Sui conti pubblici “la pacchia è finita”: Italia sotto procedura per deficit eccessivo

La tolleranza sui conti pubblici da parte dell’Europa è finita. Dopo quattro anni di pausa dovuta alla crisi scatenata dalla pandemia di coronavirus prima e dalla guerra in Ucraina poi, quest’anno è tornato in vigore il Patto di Stabilità. Anzi il nuovo Patto, proprio recentemente approvato a Bruxelles. E la prima conseguenza è che l’Italia finirà sotto procedura di infrazione per il deficit eccessivo. Quello del nostro Paese è il più alto dell’intera Unione: lo scorso anno era al 7,4% del Pil, seguito da quello della Francia al 5,5%. E con il tetto imposto dalle regole comunitarie al 3% non ci sono speranze che potremo farla franca.

Ritorna l’austerità del Patto di Stabilità, quanto costerà all’Italia

A Bruxelles oggi (19 giugno) starà a un italiano il compito di emettere la sentenza di condanna: il commissario agli Affari economici Paolo Gentiloni.
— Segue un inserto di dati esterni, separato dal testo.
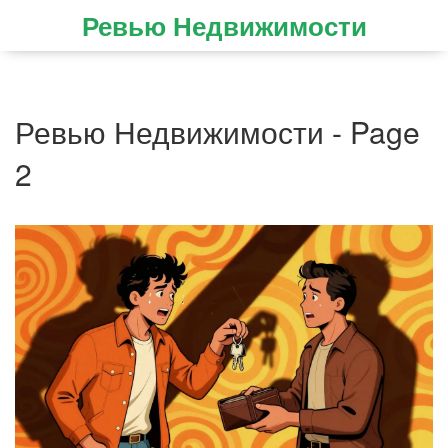
Ревью Недвижимости
Ревью Недвижимости - Page
2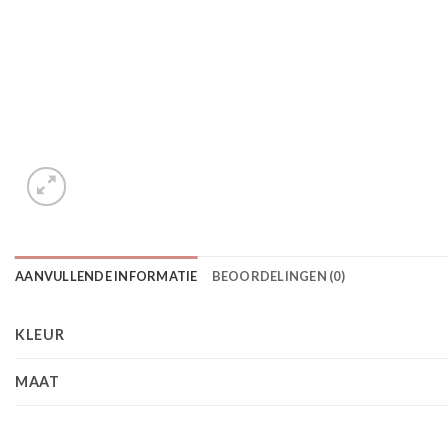
AANVULLENDE INFORMATIE
BEOORDELINGEN (0)
KLEUR
MAAT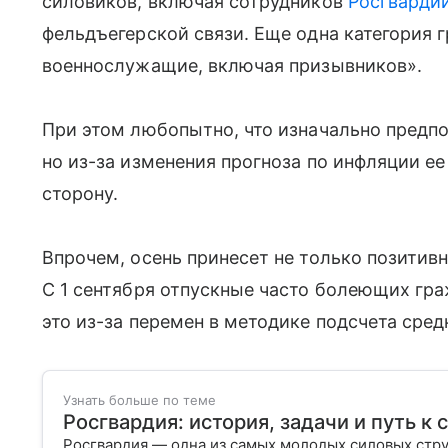
силовиков, включая сотрудников
Росгварди
фельдъегерской связи. Еще одна категория 
военнослужащие, включая призывников».
При этом любопытно, что изначально предпо
но из-за изменения прогноза по инфляции е
сторону.
Впрочем, осень принесет не только позитивн
С 1 сентября отпускные часто болеющих гр
это из-за перемен в методике подсчета сред
Узнать больше по теме
Росгвардия: история, задачи и путь к
Росгвардия — одна из самых молодых силовых стру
Lo farà in occasione della presentazione del pacchetto del Semestre europeo, con cui l’esecutivo comunitario dà le pagelle ai conti pubblici dei Paesi membri e chiede correzioni. E l’Italia sarà in buona compagnia nel gruppo dei ‘cattivi’. In tutto sono 11 gli Stati che hanno chiuso l’anno scorso con un deficit superiore al tetto imposto dal trattato di Maastricht. Sette fanno parte dell’area euro: oltre a Italia e Francia ci sono Belgio (4,4%), Estonia (3,4%), Spagna (3,6%), Malta (4,9%) e Slovacchia (4,9%). A loro si aggiungono Cechia (3,7%), Polonia (5,1%), Romania (6,6%) e Ungheria (6,7%).
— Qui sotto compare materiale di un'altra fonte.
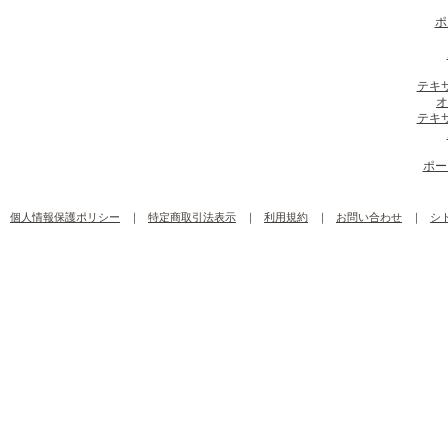
ポ
テキ
オ
テキ
ポー
個人情報保護ポリシー
｜
特定商取引法表示
｜
利用規約
｜
お問い合わせ
｜
シ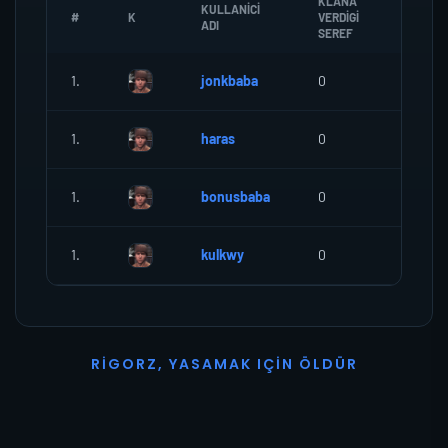
KLANA
KULLANICI
#
K
VERDIGI
ZOMBI
ADI
SEREF
1.
jonkbaba
0
0
1.
haras
0
0
1.
bonusbaba
0
0
1.
kulkwy
0
0
R
I
G
O
R
Z
,
Y
A
S
A
M
A
K
I
Ç
I
N
Ö
L
D
Ü
R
La novità rispetto al passato è che, per questa volta, la Commissione ha deciso di rinviare a novembre la definizione delle raccomandazioni ai governi per correggere il disavanzo, visto che si stanno applicando per la prima volta le regole di bilancio stabilite dal nuovo Patto di Stabilità. Un nuovo Patto che ha avuto l’ok dal governo di Giorgia Meloni, anche se poi tutti i deputati italiani si sono astenuti al passaggio al Parlamento europeo ad aprile. La base delle nuove regole resta comunque sempre la stessa: gli Stati non possono superare del 3% il rapporto tra deficit e Pil, e del 60% per il debito pubblico. Queste due percentuali restano le stelle polari.

E noi questi tetti li violiamo entrambi, visto che il nostro debito pubblico è di oltre il 137%, secondo solo a quello della Grecia che è al 162%. Adesso il nostro Paese dovrà far scendere queste percentuali, e in fretta. Secondo le regole per uscire dalla procedura di infrazione i governi devono ridurre obbligatoriamente il rapporto tra deficit e Pil dello 0,5% l’anno. Per l’Italia, che ha un Pil nominale di circa 2mila miliardi, questo dovrebbe significare tagli di almeno 10 miliardi l’anno nel bilancio pubblico. Non pochi. In occasione dell’apertura della procedura non dovrebbero essere date indicazioni quantitative sull’entità della correzione richiesta a ogni singolo Paese e la raccomandazione vera e propria sarà adottata solo a novembre, quindi dalla nuova Commissione, ma meno di 10 miliardi di tagli all’anno sarà difficile.

Possibile che la richiesta sia anche superiore, vista l’urgenza di ridurre anche il nostro debito secondo le nuove regole del Patto. Insomma si preannunciano mesi di fuoco per il ministro dell’Economia Giancarlo Giorgetti. Il leghista discuterà della questione già nei prossimi giorni con i cuoi colleghi europei: prima all’Eurogruppo di domani (20 giugno) e poi all’Ecofin di venerdì (21 giugno). Sarà poi a novembre che, con la definizione delle raccomandazioni sulle manovre da mettere in atto già nel 2025, si passerà alla fase più rilevante. Allora verrà stabilità una ‘traiettoria tecnica’ espressa in termini di spesa netta per i Paesi con debito superiore al 60% del prodotto lordo o con disavanzo superiore al 3% del Pil. Su quella base i governi prepareranno dei piani strutturali con l’obiettivo di portare il debito pubblico su un percorso di riduzione ‘plausibile’, e il deficit al di sotto del fatidico 3%.